Problem: Operating systems, particularly GUIs, have a lot of trouble with this many files in one directory (because they are also trying to build indexes and sort things just like a database). If you did this with billions of files then tried to open this folder your machine will just hang forever. (Actually, the script doing the work would also have trouble and you'd never be able to finish populating this directory.)

Getting Closer: Let's take the first couple characters and make subdirectories based on those:

/md5/cc/7a1e792bca8ccb1946b7a07f6dbc03.txt
/md5/c5/f590d18e1ea128362eeafb7192cc21.txt
/md5/0c/de80d4d65fc5307a07f86ac9dfa34c.txt

We've just reduced the number of files in each directory by 256! However, since you are talking about billions of rows, your OS will probably still have some issues. We have to go deeper!

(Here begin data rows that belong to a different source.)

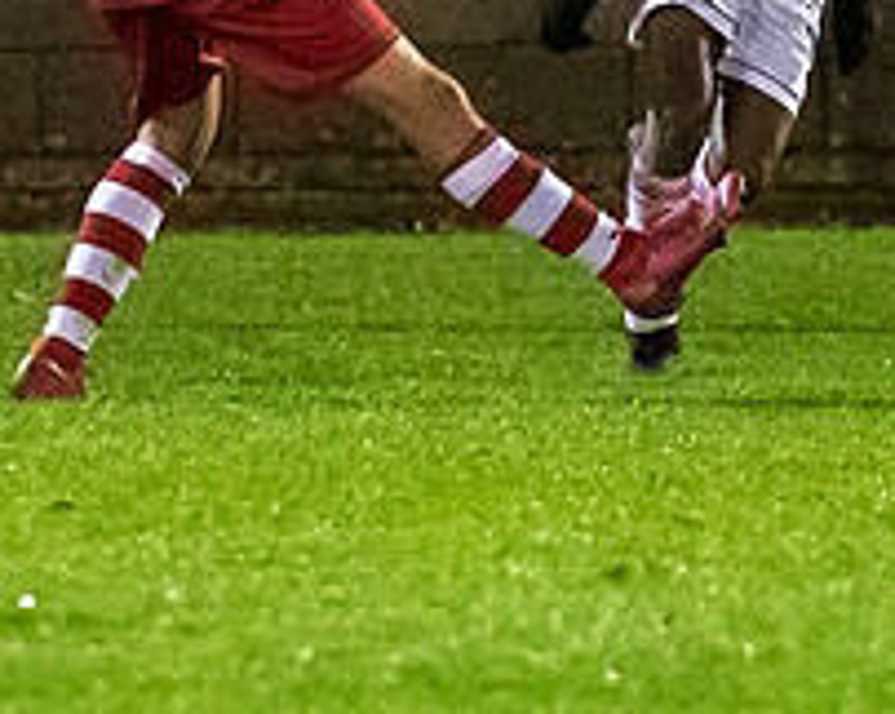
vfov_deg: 1.2
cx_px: 87
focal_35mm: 1264
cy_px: -215
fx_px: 33433
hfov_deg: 1.5
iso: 6400
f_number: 2.8
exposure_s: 1/1000
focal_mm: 200
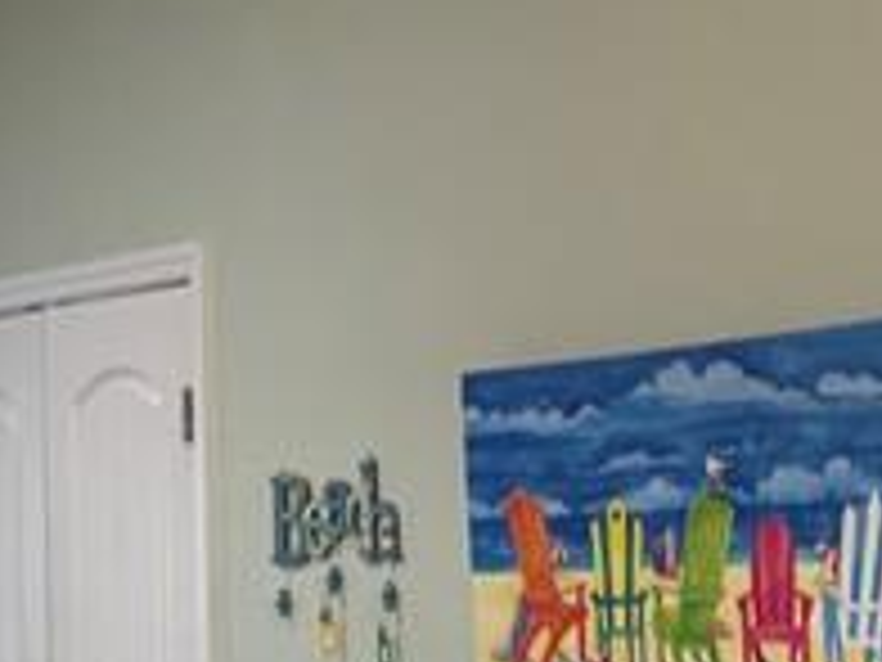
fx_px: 3465
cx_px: -446
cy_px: 621
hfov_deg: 13.6
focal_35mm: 136
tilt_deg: -1.0
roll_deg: +1.1
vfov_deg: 10.8
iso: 125
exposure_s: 1/60
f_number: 1.6
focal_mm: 5.96
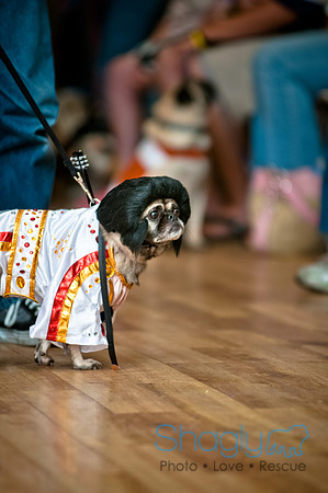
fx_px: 4109
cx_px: 164
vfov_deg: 6.9
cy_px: 246
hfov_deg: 4.6
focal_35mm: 300
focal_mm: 200
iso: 200
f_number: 2.8
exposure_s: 1/200
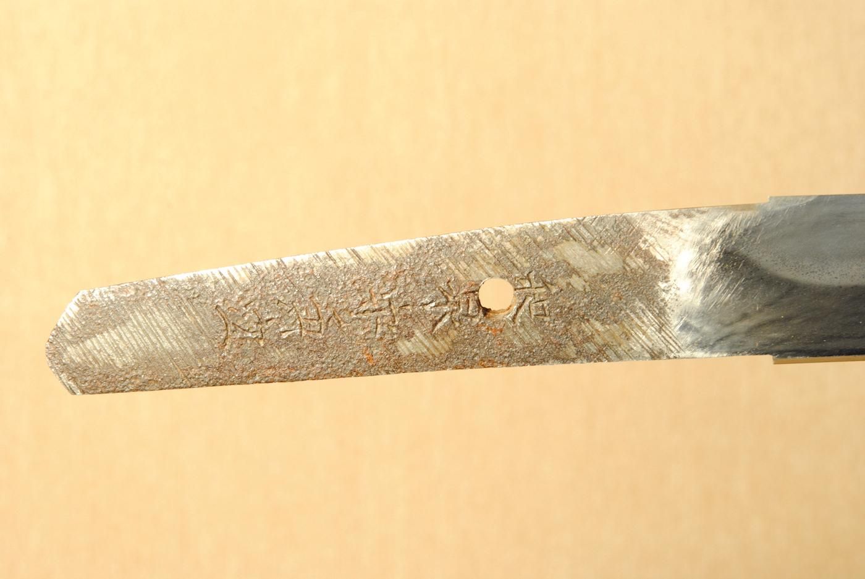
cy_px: 290
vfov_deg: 11.5
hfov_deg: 17.0
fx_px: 2887
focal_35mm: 120
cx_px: 432
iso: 400
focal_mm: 80
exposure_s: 1/2
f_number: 11
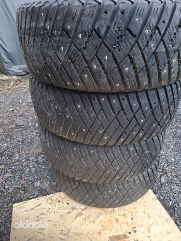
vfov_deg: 73.9
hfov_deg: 58.9
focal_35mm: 23
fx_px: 160
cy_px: 120
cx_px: 90
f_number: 1.8
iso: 200
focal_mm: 5.54
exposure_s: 1/100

Overkill: We slice up the directories by every two characters until all we have left is a two character file name nested under a bunch of directories:

/md5/cc/7a/1e/79/2b/ca/8c/cb/19/46/b7/a0/7f/6d/bc/03.txt
/md5/c5/f5/90/d1/8e/1e/a1/28/36/2e/ea/fb/71/92/cc/21.txt
/md5/0c/de/80/d4/d6/5f/c5/30/7a/07/f8/6a/c9/df/a3/4c.txt

Now instead of needing to deal with billions of files in one insanely huge directory, your computer is dealing with directories that each contain no more than 256 files/directories.

So what does this have to do with partitioning?
Modern computers are powerful enough to deal with more than 256 files at a time, which is why doing the above is overkill. A good partitioning scheme breaks the data across the "right size" to be quickly searchable. The partition makes sense to be based on how you are going to perform your queries:

`md5_cc7a`
`md5_c5f5`
`md5_0cde`

Each of those tables ONLY contains hashes that start with the same four characters in the name of the table. So when you take your input (a hash), you take the first four characters of that hash, then search in the appropriate table. Doing this means you've already narrowed the number of possible rows by 65,536 before even asking the database to do any work!

Some other suggestions:
1. Break your md5 and sha1 hashes into separate tables entirely. (You are never searching on both right? Keep them separate for smaller table sizes.)
2. Have the hash be the first column and the word be the second column. (Fixed length columns should come before variable length columns. Columns you search on should come before columns you return.)